[Recorded data]
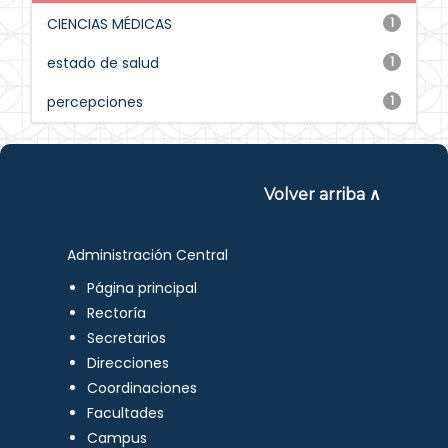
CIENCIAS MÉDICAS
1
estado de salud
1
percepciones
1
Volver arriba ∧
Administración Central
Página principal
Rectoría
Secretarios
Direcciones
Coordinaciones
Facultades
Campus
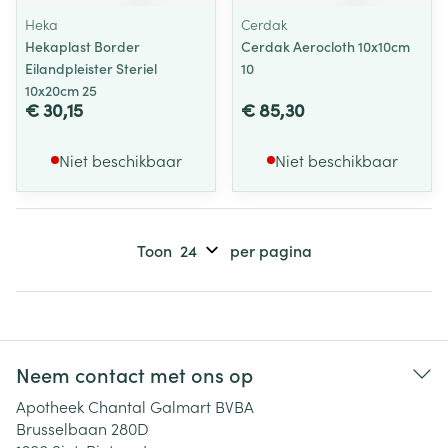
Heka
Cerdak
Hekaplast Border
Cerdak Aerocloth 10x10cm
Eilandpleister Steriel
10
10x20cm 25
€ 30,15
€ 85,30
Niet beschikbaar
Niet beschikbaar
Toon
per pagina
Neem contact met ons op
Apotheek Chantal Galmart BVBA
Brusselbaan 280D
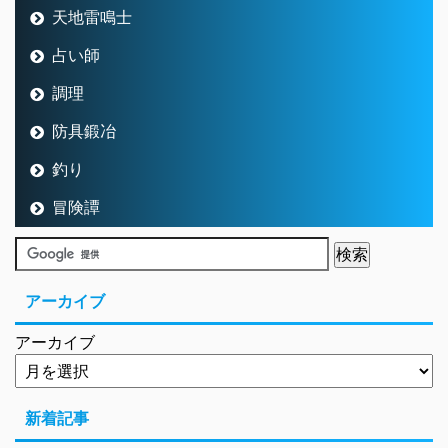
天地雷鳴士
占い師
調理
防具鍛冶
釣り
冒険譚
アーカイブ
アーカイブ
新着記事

* * *

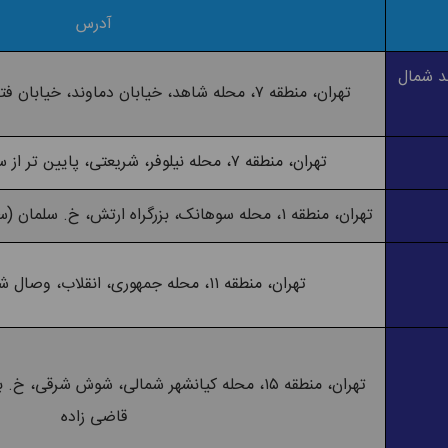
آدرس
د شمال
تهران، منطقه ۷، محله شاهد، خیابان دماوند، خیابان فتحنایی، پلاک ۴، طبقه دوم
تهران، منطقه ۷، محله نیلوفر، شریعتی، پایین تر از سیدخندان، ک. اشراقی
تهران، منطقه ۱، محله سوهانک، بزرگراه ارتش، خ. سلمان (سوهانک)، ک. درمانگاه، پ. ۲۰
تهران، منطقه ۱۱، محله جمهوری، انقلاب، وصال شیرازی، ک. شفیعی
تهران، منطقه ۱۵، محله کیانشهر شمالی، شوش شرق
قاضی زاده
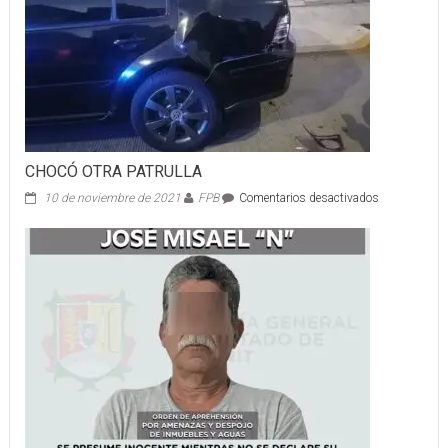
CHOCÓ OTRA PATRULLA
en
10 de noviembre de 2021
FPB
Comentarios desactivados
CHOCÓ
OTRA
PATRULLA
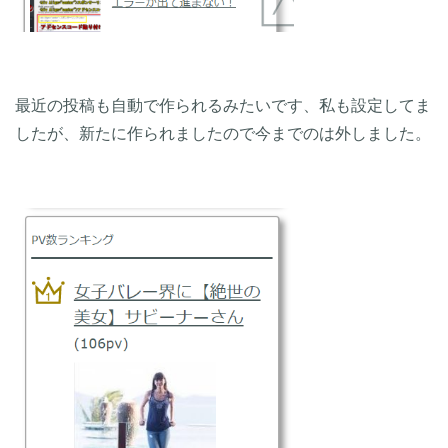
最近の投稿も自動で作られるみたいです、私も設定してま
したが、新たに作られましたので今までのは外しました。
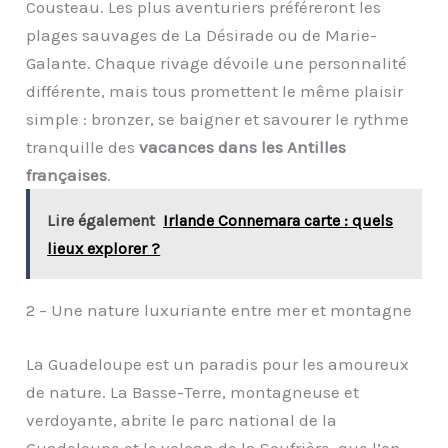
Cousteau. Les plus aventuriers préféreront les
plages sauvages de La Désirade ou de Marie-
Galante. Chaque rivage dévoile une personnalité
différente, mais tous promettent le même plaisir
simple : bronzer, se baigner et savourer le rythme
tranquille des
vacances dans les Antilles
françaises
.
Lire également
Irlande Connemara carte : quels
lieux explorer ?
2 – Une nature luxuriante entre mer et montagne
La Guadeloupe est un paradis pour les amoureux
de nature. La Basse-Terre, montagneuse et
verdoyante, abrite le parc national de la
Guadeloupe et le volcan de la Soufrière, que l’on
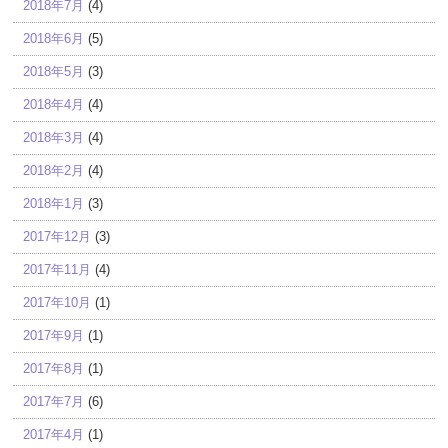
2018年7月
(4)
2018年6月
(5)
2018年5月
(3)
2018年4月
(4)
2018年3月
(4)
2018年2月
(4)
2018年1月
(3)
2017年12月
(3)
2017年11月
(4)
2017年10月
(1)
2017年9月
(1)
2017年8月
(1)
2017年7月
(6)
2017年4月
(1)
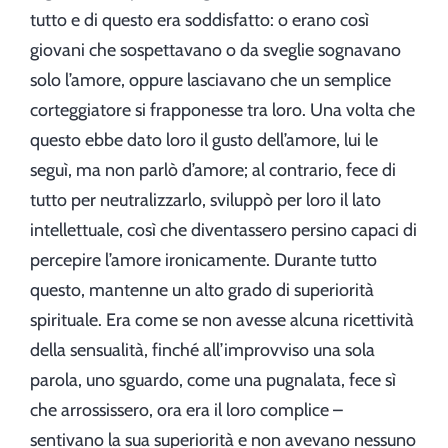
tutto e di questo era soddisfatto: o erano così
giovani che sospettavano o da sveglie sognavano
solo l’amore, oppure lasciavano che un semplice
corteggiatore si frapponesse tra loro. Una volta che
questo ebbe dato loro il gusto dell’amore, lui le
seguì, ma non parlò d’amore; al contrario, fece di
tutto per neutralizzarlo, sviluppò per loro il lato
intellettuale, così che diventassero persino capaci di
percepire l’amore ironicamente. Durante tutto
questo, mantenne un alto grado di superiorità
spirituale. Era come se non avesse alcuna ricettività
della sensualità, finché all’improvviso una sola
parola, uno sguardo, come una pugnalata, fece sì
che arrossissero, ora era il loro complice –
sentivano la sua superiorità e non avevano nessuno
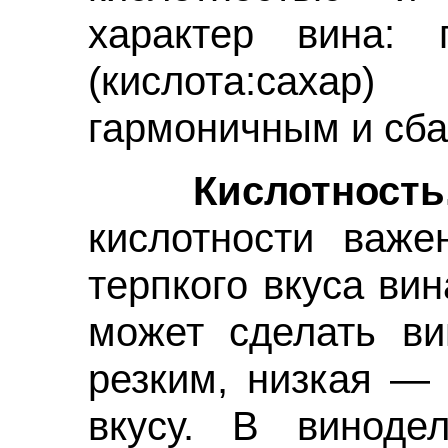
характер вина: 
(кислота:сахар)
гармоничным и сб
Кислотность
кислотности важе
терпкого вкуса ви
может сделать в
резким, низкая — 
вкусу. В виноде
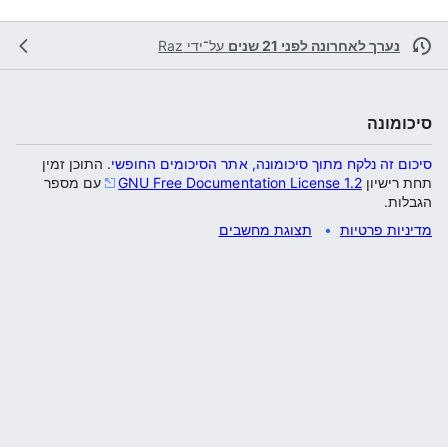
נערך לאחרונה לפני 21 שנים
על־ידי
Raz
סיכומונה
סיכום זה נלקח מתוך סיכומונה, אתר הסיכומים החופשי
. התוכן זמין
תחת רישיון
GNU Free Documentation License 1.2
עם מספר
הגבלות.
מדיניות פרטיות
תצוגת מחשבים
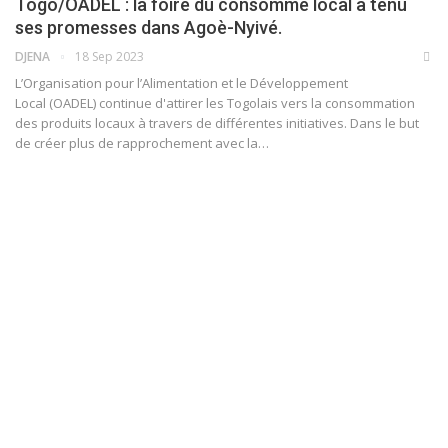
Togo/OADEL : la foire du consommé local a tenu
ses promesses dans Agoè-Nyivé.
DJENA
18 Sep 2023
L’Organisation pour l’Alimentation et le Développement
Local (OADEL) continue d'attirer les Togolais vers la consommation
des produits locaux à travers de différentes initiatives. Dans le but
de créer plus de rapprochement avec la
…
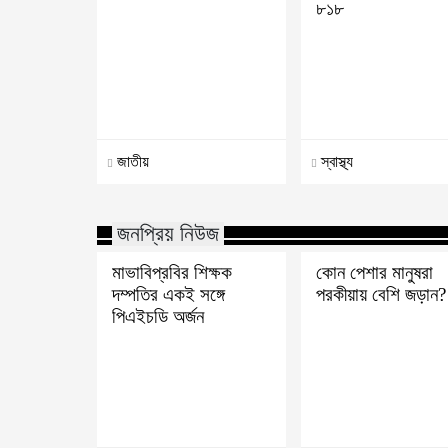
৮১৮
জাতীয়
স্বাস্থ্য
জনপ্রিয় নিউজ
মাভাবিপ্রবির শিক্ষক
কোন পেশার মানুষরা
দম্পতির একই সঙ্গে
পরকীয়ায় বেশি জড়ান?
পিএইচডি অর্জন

> _Task directions_
Locate each line above that contains the word "محله" and copy those lines. Letter case matters.

> _Response area_
تهران، منطقه ۷، محله شاهد، خیابان دماوند، خیابان فتحنایی، پلاک ۴، طبقه دوم
تهران، منطقه ۷، محله نیلوفر، شریعتی، پایین تر از سیدخندان، ک. اشراقی
تهران، منطقه ۱، محله سوهانک، بزرگراه ارتش، خ. سلمان (سوهانک)، ک. درمانگاه، پ. ۲۰
تهران، منطقه ۱۱، محله جمهوری، انقلاب، وصال شیرازی، ک. شفیعی
تهران، منطقه ۱۵، محله کیانشهر شمالی، شوش شرق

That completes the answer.